People get all huffy when all of a sudden I don’t always talk about everything with them, as if I don’t trust them in person. It’s true– I don’t.  The old maxim that trust is earned couldn’t be more true.  As far as I’m concerned, if you’re reading here, you’re spying.  I don’t want to know that you’re reading here.  Reading here, as far as I’m willing to credit, is cheating– you’re diving into my thoughts at some of my most extreme moments, because extemities are often what push me to write.

But this isn’t friendship.  You’re no more my friend than an author is to the audience– you do nothing for me, and so in person, I won’t credit you for knowing things that you didn’t earn.

In large part, I beleive that friendship isn’t just about knowing things about people.  Not even secrets. You can find those things out in any number of ways.  It’s about confidence– having someone trust you enough to tell you in person, to your face, not in just some sorta situation where you overhear or over-‘read’ as the case may be.

And it’s about doing things together, sharing things, in person. Investing, mostly time, in a history together.

Like anything else, take risks and pay your dues!

Otherwise, what’s the point?


Time: 9:33AM
Batteries: 25%
Location: @home, relaxing a bit before going to sleep

I’m going to see Ninja Assasin with [Terminator], [SoCool] and [Supergirl] on friday.  This movie is rated 16+ in Quebec, which is astonishing– usually, things that Ontario rates at R or 18+, we might give it a PG-13.  We’re hardcore like that I guess.  If it’s 16+ in Quebec, this must be one damn violent movie.  So far, reviews say that the movie is absolutely unbelievable, which I think is on par for the course.

Don’t get me wrong– I don’t expect this movie to be good, directly. I expect it to be so bad that it’s good.

I kinda expect Terminator and SoCool to jump on things like this, since we have a long history of watching terrible movies out of Movieland’s extensive collection of B movie horror and action flics, but Im surprised I guess that Supergirl agreed.  I joke, but this is I suppose one of her first acts of true ‘girlfriend duties’ because it’s something that she obviously finds is silly, but is going through with just because ninjas and terrible movies are important to me.

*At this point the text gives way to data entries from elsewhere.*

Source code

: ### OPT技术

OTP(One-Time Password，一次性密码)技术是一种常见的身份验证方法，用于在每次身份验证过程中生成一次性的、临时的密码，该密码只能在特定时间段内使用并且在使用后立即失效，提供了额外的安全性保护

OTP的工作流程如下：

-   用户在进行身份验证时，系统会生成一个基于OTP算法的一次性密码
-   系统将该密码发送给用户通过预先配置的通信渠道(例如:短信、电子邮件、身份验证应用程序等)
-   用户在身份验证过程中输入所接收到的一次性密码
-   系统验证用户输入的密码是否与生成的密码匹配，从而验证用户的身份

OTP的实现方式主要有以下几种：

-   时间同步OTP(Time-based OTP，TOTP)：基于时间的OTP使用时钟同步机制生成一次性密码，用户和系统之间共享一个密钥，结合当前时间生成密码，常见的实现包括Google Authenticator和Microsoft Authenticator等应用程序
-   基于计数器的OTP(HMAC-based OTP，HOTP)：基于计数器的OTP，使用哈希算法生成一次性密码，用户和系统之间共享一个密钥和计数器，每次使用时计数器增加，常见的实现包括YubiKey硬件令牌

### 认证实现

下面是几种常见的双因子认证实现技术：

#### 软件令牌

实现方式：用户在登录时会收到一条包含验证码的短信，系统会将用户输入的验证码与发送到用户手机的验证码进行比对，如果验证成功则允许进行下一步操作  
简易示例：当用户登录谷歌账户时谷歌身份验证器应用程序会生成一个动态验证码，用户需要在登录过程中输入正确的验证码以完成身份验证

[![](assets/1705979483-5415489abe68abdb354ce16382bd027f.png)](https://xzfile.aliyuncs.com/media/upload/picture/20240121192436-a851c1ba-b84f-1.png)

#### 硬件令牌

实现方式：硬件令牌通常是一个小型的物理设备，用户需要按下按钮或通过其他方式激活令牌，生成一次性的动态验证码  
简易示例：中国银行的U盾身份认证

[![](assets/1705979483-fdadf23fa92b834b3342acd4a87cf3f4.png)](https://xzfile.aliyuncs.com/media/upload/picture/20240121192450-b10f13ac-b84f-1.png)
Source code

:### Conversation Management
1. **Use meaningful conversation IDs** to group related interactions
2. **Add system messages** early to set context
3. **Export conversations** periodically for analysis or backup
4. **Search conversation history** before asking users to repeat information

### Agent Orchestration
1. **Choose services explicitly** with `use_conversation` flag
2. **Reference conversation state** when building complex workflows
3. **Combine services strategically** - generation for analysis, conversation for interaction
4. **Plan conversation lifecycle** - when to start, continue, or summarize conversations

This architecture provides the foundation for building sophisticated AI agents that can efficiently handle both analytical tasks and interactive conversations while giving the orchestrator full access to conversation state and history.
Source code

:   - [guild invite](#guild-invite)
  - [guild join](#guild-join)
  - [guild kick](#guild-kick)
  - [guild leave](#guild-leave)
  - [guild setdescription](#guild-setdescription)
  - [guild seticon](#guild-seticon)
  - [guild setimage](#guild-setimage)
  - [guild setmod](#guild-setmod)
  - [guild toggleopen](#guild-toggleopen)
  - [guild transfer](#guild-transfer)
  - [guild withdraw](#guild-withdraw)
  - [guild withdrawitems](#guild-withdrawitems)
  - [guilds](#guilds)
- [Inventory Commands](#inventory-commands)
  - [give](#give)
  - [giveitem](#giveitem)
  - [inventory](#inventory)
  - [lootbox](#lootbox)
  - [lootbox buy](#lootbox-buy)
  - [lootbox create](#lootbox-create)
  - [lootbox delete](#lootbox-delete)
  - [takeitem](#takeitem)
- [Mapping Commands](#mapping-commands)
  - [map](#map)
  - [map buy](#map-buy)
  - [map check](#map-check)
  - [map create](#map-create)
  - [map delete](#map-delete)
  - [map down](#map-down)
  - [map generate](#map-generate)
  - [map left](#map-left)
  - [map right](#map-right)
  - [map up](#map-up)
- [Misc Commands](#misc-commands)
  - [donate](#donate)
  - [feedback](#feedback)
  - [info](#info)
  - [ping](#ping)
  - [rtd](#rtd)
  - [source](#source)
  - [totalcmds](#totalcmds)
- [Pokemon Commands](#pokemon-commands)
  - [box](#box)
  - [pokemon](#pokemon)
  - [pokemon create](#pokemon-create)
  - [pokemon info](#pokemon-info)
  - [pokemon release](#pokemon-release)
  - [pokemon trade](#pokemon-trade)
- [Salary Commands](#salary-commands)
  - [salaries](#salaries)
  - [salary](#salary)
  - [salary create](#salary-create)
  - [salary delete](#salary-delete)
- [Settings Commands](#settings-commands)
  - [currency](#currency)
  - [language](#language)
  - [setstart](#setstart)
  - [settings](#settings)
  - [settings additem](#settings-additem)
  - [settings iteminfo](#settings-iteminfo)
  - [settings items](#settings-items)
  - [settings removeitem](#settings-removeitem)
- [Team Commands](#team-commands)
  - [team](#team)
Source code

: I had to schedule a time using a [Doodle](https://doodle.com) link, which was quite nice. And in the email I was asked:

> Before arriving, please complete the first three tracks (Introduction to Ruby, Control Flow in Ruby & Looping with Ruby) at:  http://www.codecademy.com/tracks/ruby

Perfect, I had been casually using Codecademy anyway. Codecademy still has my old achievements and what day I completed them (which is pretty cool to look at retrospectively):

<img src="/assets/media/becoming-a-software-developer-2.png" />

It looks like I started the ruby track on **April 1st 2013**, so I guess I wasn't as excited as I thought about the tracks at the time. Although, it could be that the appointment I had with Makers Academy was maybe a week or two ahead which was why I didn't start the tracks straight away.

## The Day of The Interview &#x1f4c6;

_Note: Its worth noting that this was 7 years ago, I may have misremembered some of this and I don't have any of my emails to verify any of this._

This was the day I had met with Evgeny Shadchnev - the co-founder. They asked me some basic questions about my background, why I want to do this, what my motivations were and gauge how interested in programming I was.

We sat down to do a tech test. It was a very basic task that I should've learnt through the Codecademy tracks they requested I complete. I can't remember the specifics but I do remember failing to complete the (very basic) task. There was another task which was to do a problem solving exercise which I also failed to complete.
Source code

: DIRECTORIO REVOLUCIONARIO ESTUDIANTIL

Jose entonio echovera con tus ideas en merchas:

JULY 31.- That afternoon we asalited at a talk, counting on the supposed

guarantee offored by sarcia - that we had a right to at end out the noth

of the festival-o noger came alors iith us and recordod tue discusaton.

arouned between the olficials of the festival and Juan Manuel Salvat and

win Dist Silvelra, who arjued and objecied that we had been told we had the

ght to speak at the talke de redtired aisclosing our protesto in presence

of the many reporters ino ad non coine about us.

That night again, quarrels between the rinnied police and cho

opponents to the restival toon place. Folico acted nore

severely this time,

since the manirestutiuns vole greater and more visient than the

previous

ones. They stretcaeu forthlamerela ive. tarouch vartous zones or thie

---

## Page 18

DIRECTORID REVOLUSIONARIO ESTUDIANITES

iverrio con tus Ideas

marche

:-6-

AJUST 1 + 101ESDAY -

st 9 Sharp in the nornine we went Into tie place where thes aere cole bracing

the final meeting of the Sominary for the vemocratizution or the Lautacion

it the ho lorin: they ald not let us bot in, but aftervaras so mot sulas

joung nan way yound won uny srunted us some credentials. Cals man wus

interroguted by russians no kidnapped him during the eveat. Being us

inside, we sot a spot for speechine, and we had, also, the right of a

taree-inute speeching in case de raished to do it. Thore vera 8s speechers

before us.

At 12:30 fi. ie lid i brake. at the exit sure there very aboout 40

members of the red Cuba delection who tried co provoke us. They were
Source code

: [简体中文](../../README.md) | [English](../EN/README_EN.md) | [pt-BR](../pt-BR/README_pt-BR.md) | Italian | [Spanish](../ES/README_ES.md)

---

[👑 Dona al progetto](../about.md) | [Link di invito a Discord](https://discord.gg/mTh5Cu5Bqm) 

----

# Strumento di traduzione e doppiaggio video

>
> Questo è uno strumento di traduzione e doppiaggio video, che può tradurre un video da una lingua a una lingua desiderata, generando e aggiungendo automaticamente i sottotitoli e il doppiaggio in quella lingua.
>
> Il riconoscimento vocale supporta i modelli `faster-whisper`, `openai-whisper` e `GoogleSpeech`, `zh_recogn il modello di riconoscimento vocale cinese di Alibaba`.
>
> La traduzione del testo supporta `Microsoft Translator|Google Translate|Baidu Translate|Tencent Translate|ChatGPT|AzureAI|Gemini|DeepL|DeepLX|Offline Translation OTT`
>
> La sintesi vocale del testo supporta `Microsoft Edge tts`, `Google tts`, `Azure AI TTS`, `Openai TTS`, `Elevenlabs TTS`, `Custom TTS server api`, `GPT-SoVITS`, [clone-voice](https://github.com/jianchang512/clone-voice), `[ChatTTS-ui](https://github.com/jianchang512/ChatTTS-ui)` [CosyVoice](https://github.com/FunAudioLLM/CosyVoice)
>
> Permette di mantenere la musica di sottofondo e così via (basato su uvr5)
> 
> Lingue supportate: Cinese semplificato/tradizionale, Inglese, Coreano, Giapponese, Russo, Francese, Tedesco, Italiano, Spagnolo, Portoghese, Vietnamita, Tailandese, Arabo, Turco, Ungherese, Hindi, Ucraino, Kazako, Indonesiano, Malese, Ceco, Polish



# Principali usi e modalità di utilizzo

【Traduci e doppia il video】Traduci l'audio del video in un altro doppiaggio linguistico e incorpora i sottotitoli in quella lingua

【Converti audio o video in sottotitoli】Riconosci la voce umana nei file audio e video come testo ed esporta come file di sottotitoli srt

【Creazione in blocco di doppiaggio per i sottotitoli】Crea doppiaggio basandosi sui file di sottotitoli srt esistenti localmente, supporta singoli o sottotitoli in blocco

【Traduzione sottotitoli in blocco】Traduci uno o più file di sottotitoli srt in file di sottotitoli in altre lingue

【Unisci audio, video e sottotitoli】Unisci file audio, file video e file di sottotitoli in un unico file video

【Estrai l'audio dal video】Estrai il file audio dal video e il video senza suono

I’m really looking forward to this, not even because of the movie per se, but in large part I guess because Supergirl’s coming.

It’s really recently, within the last year or so, that I’ve begun to really embrace my inner geek, and I’m glad that Supergirl not only tolerates it but understands the lameness of my jokes enough to laugh or groan.  Most people just don’t get it.

Incidentally, you should all see Dr. Horrible’s Sing-Along Blog.